- Grupo de 34 mulheres e crianças australianas, ligadas a extremistas, foi liberado do campo de detenção Roj, no nordeste da Síria, onde estavam desde 2019 sem acusações.
- Administradores do campo disseram que 11 famílias deixariam o campo rumo a Damasco, para, então, serem repatriadas à Austrália; o governo australiano não organizou a repatriação.
- Relatos indicam que o grupo foi detido pela tendência de repatriação, mas foi parado após o governo sírio informar que não poderia seguir para Damasco; a passagem imediata permanece incerta.
- O governo australiano mantém posição de não repatriar as pessoas, alertando que, se retornarem, poderão enfrentar acusações, e que a segurança dos cidadãos permanece como prioridade.
- As condições em Roj são citadas como degradantes e de risco, com organizações de direitos humanos acusando detenção indefinida de inapropriada; organizações internacionais defendem a repatriação.
O grupo de 34 cidadãos australianos, formado por mulheres e filhos de extremistas, foi liberado do campo de detenção de Roj, no nordeste da Síria, após anos sem acusações. A expectativa é de repatriação para a Austrália, segundo informações de administradores do campo.
As famílias eram ligadas a fighters do Estado Islâmico mortos ou presos. Ainda que a repatriação não tenha sido organizada pelo governo australiano, há relatos de que parte do grupo deixou o campo com destino a Damasco, de onde seguiria para a Austrália.
O que aconteceu
11 famílias australianas teriam deixado Roj em direção a Damasco, com a intenção de retorno ao país. Imagens mostram mulheres e crianças carregando malas em furgões pequenos, com capuzes e chapéus para evitar câmeras.
Segundo a imprensa, a passagem imediata ao exterior da Síria ainda não ficou completamente clara. Até o momento, não houve confirmação oficial do governo australiano sobre o planejamento ou a execução da repatriação.
Contexto da detenção
Durante anos, a maioria das mulheres e crianças ficou detida em Roj, perto da fronteira com a Turquia, iniciando em 2019. Muitos dos menores nasceram no campo e nunca estiveram em solo australiano.
Entidades humanitárias e advogados alertaram para condições degradantes e risco de vida dentro das instalações, com surtos de doenças e poucas oportunidades de regularização legal.
Posição do governo australiano
Um porta-voz do governo sinalizou que não há plano público de repatriação para esse grupo específico.
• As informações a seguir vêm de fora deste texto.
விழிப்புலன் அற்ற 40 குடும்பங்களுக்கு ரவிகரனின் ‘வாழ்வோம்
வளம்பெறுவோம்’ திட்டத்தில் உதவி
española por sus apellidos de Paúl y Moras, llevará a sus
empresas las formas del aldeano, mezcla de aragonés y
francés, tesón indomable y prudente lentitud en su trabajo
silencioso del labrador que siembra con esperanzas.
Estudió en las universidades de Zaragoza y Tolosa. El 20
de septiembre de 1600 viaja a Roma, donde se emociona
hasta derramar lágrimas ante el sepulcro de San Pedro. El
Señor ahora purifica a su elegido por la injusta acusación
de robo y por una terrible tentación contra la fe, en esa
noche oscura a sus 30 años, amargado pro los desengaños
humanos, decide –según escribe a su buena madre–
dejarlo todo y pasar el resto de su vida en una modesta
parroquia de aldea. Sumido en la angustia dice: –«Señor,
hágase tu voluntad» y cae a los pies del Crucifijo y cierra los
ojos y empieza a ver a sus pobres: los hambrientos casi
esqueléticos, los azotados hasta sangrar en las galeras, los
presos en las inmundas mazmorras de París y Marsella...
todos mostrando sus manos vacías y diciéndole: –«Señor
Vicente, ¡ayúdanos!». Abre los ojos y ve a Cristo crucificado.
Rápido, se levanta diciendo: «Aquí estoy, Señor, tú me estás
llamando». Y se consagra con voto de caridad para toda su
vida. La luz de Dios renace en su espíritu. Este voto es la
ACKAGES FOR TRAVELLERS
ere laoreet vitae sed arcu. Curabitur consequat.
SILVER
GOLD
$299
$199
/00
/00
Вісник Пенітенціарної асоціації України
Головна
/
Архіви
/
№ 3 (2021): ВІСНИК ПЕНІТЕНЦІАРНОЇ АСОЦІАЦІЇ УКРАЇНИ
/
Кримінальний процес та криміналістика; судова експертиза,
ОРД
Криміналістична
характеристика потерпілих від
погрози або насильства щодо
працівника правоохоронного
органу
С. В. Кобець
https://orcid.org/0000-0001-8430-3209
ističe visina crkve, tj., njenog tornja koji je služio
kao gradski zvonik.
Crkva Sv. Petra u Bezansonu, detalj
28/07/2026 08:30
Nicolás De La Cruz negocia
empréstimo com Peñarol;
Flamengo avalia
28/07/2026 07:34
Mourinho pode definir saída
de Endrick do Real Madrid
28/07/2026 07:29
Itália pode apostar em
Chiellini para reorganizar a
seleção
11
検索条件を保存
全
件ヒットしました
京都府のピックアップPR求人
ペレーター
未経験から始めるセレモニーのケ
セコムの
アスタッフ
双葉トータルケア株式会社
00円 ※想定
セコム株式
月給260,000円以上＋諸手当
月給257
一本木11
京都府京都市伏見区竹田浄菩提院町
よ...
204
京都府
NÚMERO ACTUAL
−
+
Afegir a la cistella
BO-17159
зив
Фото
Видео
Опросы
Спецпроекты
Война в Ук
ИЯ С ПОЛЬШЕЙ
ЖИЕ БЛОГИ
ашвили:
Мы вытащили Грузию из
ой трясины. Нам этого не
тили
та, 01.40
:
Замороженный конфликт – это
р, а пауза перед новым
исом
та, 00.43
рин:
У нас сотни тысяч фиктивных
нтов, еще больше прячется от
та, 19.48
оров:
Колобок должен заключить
A declaração ressaltou que autoridades estão monitorando a situação para eventual retorno de cidadãos australianos.
Afirmou também que, se houver cometimento de crimes, os responsáveis enfrentarão a lei australiana ao retornar. A segurança e os interesses nacionais são citados como prioridade.
Contexto regional e impactos
O abandono gradual de alguns campos tem ocorrido nos últimos meses, com transferências para novas instalações na Síria e também para outros países. O foco internacional permanece na necessidade de repatriação segura e legal.
Observadores destacam que a repatriação coordenada evita riscos de radicalização e facilita a reintegração social das crianças, evitando prejuízos a longo prazo para as comunidades envolvidas.
Histórico de ações nacionais
A Austrália já realizou repatriações parciais no passado, incluindo crianças órfãs em 2019 e famílias em 2022. No entanto, as autoridades mantinham a posição de não repatriar o grupo restante até a última atualização.